Task description
Can you transcribe the text of every record below word for word, leaving the pictures out?

Listed records
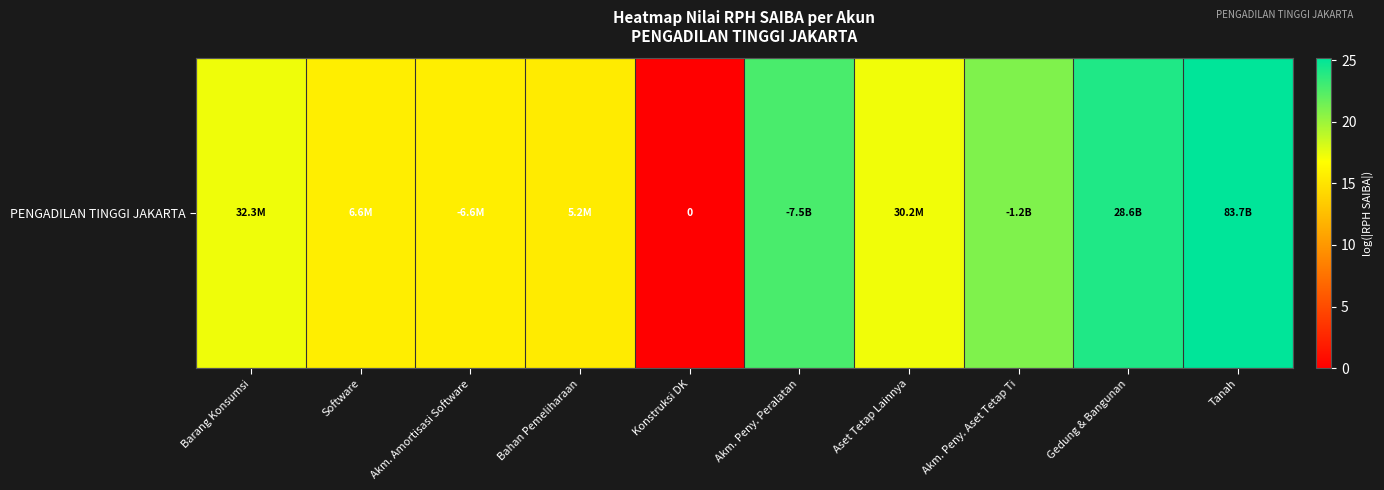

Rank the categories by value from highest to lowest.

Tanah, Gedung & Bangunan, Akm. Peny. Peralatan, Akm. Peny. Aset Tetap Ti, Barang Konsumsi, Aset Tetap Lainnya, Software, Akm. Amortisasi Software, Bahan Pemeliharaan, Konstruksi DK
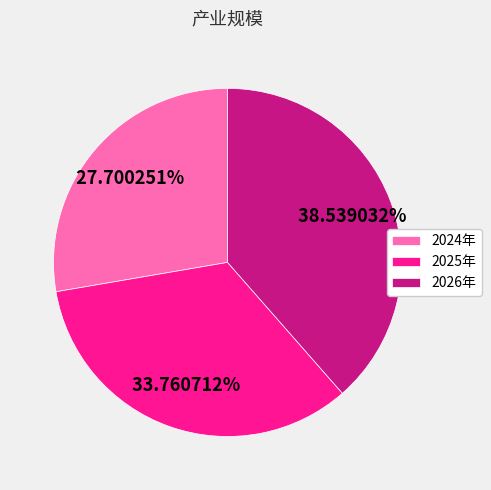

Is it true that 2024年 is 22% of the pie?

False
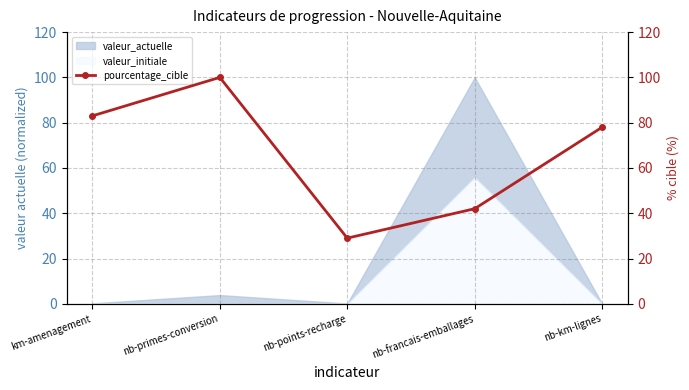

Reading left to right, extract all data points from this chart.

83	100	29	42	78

Task response
Rank the categories by value from highest to lowest.

Tanah, Gedung & Bangunan, Akm. Peny. Peralatan, Akm. Peny. Aset Tetap Ti, Barang Konsumsi, Aset Tetap Lainnya, Software, Akm. Amortisasi Software, Bahan Pemeliharaan, Konstruksi DK

Is it true that 2024年 is 22% of the pie?

False

Reading left to right, extract all data points from this chart.

83	100	29	42	78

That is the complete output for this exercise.